Power generating parquet floor

Ingo Burgert's team at Empa and ETH Zurich has often demonstrated that wood can be used for more than just construction. The research work often involves extending the existing properties of wood so that it is suitable for completely new areas of application. For example, high-strength, water-repellent or magnetizable wood has already been created. Now, together with the Empa research group led by Francis Schwarze and Javier Ribera, the team has developed a simple, environmentally friendly process to generate electrical voltage using a type of wooden sponge, as they reported last week in the renowned journal Science Advances.

Stress due to deformation

If you want to generate an electrical voltage with wood, the so-called piezoelectric effect comes into play. Piezoelectricity means that the elastic deformation of solids generates an electrical voltage. Measurement technology in particular takes advantage of this phenomenon by using sensors that generate a charge signal when subjected to mechanical stress, for example. However, such sensors often use materials that are unsuitable for use in the biomedical field, such as lead zirconate titanate (PZT), which is not suitable for use on the skin because of the lead. Being able to use the natural piezoelectric effect of wood therefore offers certain advantages. If thought through further, the effect could also be used for sustainable energy generation. But first, wood must be given the appropriate properties. This is because without special treatment of the wood, only a very low electrical voltage is generated in the deformation process when it is subjected to mechanical stress.

 From block to sponge

Jianguo Sun, a doctoral student in Burgert's team, applied a process that forms the basis for various further developments of wood: delignification. Wood cell walls consist of three basic substances: Lignin, hemicelluloses and cellulose. "Lignin is primarily needed by a tree to grow far into the air. Without lignin as a stabilizing substance that connects the cells and prevents the tensile cellulose fibrils from buckling, this would not be possible," Burgert explains.

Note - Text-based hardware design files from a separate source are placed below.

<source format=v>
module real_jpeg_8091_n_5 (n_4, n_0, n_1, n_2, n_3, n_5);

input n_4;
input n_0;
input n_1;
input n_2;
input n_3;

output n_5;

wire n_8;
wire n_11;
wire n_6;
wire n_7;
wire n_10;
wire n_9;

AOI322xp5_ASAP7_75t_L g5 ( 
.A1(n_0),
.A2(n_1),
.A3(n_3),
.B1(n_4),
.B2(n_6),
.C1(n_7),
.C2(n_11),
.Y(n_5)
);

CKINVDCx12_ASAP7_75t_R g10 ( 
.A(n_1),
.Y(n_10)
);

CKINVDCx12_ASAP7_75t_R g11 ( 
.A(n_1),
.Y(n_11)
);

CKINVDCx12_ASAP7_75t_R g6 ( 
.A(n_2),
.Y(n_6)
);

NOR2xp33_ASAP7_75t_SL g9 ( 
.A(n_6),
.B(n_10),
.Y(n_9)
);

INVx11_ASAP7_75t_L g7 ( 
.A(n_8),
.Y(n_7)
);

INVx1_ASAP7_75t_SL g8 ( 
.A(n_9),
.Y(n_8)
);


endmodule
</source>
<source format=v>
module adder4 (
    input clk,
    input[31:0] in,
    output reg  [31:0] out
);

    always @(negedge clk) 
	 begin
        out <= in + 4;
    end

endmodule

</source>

In order to convert wood into an easily formable material, the lignin must be at least partially "dissolved out". This is achieved by placing the wood in a mixture of hydrogen peroxide and acetic acid. In the acid bath, the lignin is dissolved out, leaving a framework of cellulose layers. In this process, Burgert's team was concerned with working with relatively simple and environmentally friendly processes: "We make use of the hierarchical structure of the wood without first having to dissolve it, as in paper production, for example, and then having to reconnect the fibers." The resulting white wood sponge consists of superimposed, thin cellulose layers that can be easily pressed together and then expand back to their original shape.

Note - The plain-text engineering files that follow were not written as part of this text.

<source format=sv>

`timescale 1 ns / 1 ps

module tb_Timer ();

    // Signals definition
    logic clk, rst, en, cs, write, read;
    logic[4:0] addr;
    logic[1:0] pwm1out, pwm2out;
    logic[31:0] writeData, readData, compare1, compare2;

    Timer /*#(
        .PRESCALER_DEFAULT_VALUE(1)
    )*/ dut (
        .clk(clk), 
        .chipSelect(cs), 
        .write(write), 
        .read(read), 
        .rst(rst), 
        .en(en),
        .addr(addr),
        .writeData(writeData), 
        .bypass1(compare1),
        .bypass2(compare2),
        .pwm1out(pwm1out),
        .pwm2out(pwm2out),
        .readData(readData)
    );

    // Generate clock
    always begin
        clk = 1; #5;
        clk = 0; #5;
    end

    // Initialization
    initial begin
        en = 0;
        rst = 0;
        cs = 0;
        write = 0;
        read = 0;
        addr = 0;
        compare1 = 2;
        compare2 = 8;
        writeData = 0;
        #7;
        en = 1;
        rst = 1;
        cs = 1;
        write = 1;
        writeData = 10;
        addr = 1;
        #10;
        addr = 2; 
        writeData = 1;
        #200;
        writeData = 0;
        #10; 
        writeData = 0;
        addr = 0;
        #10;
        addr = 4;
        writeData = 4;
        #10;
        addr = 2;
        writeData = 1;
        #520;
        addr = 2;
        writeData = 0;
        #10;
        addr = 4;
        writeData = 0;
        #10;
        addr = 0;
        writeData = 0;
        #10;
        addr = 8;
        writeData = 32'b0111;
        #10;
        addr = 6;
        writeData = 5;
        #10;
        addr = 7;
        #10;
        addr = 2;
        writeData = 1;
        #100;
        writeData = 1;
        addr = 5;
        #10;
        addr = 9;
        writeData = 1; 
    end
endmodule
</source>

Electricity from the wooden floor

The research group subjected the test cube with a side length of about 1.5 cm to around 600 load cycles. The material showed astonishing stability in the process. With each load, the researchers measured a voltage of around 0.63 V - a voltage that would be useful for an application as a sensor. In further experiments, the team tried to explore the potential scalability of this nanogenerator. For example, they were able to show that 30 such wooden blocks, when loaded in parallel with the body weight of an adult, could already cause a simple LCD display to light up. If the process were further optimized, it would also be conceivable to use a functionalized parquet floor that converts the kicking energy into electricity. The researchers tested the suitability as a pressure-sensitive sensor on human skin, demonstrating that an application in the medical field would also be possible.

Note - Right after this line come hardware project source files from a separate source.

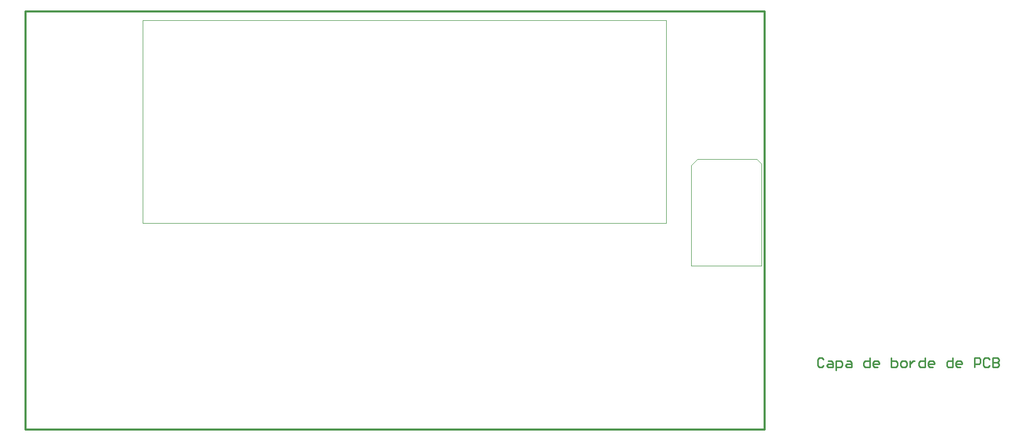
<source format=gko>
%FSLAX25Y25*%
%MOIN*%
G70*
G01*
G75*
G04 Layer_Color=16711935*
%ADD10R,0.05906X0.04331*%
%ADD11R,0.16142X0.10236*%
%ADD12C,0.07874*%
%ADD13C,0.03937*%
%ADD14C,0.03150*%
%ADD15C,0.01181*%
%ADD16R,0.41000X0.63000*%
%ADD17C,0.25590*%
%ADD18C,0.11811*%
%ADD19C,0.12598*%
%ADD20C,0.05906*%
%ADD21R,0.05906X0.05906*%
%ADD22C,0.06693*%
%ADD23R,0.06693X0.06693*%
%ADD24C,0.27559*%
%ADD25C,0.04724*%
%ADD26C,0.07874*%
%ADD27R,0.05906X0.05906*%
%ADD28C,0.05000*%
%ADD29C,0.00984*%
%ADD30C,0.00394*%
D15*
X0Y0D02*
X473000D01*
Y268000D01*
X0D02*
X473000D01*
X0Y0D02*
Y268000D01*
D29*
X510936Y44920D02*
X509952Y45904D01*
X507984D01*
X507000Y44920D01*
Y40984D01*
X507984Y40000D01*
X509952D01*
X510936Y40984D01*
X513888Y43936D02*
X515855D01*
X516839Y42952D01*
Y40000D01*
X513888D01*
X512904Y40984D01*
X513888Y41968D01*
X516839D01*
X518807Y38032D02*
Y43936D01*
X521759D01*
X522743Y42952D01*
Y40984D01*
X521759Y40000D01*
X518807D01*
X525695Y43936D02*
X527663D01*
X528647Y42952D01*
Y40000D01*
X525695D01*
X524711Y40984D01*
X525695Y41968D01*
X528647D01*
X540454Y45904D02*
Y40000D01*
X537502D01*
X536518Y40984D01*
Y42952D01*
X537502Y43936D01*
X540454D01*
X545373Y40000D02*
X543405D01*
X542422Y40984D01*
Y42952D01*
X543405Y43936D01*
X545373D01*
X546357Y42952D01*
Y41968D01*
X542422D01*
X554229Y45904D02*
Y40000D01*
X557181D01*
X558165Y40984D01*
Y41968D01*
Y42952D01*
X557181Y43936D01*
X554229D01*
X561116Y40000D02*
X563084D01*
X564068Y40984D01*
Y42952D01*
X563084Y43936D01*
X561116D01*
X560132Y42952D01*
Y40984D01*
X561116Y40000D01*
X566036Y43936D02*
Y40000D01*
Y41968D01*
X567020Y42952D01*
X568004Y43936D01*
X568988D01*
X575875Y45904D02*
Y40000D01*
X572924D01*
X571940Y40984D01*
Y42952D01*
X572924Y43936D01*
X575875D01*
X580795Y40000D02*
X578827D01*
X577843Y40984D01*
Y42952D01*
X578827Y43936D01*
X580795D01*
X581779Y42952D01*
Y41968D01*
X577843D01*
X593586Y45904D02*
Y40000D01*
X590634D01*
X589650Y40984D01*
Y42952D01*
X590634Y43936D01*
X593586D01*
X598506Y40000D02*
X596538D01*
X595554Y40984D01*
Y42952D01*
X596538Y43936D01*
X598506D01*
X599490Y42952D01*
Y41968D01*
X595554D01*
X607361Y40000D02*
Y45904D01*
X610313D01*
X611297Y44920D01*
Y42952D01*
X610313Y41968D01*
X607361D01*
X617201Y44920D02*
X616217Y45904D01*
X614249D01*
X613265Y44920D01*
Y40984D01*
X614249Y40000D01*
X616217D01*
X617201Y40984D01*
X619168Y45904D02*
Y40000D01*
X622120D01*
X623104Y40984D01*
Y41968D01*
X622120Y42952D01*
X619168D01*
X622120D01*
X623104Y43936D01*
Y44920D01*
X622120Y45904D01*
X619168D01*
D30*
X75000Y132500D02*
Y262500D01*
Y132500D02*
X410000D01*
Y262500D01*
X75000D02*
X410000D01*
X426000Y105000D02*
Y169500D01*
X430000Y173500D01*
X468000D01*
X471000Y170500D01*
Y105000D02*
Y170500D01*
X426000Y105000D02*
X471000D01*
M02*

</source>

Application in preparation

The work on the latest publication by the Empa-ETH Zurich team, however, goes one step further: the aim was to modify the process so that it does not require aggressive chemicals. The researchers found a suitable candidate that can carry out the delignification in the form of a biological process in nature: the fungus Ganoderma applanatum causes white rot in wood. "The fungus breaks down the lignin and hemicellulose in the wood in a particularly gentle way," says Empa researcher Javier Ribera, explaining the environmentally friendly process. In addition, the process can be easily controlled in the laboratory.
There are still some steps to be taken before the "piezo" wood can be used as a sensor or as a power-generating parquet floor. But the advantages of such a simple and at the same time renewable and biodegradable piezoelectric system are obvious - and are now being investigated by Burgert and his colleagues in further research projects. And in order to adapt the technology for industrial application, the researchers are already in talks with potential cooperation partners.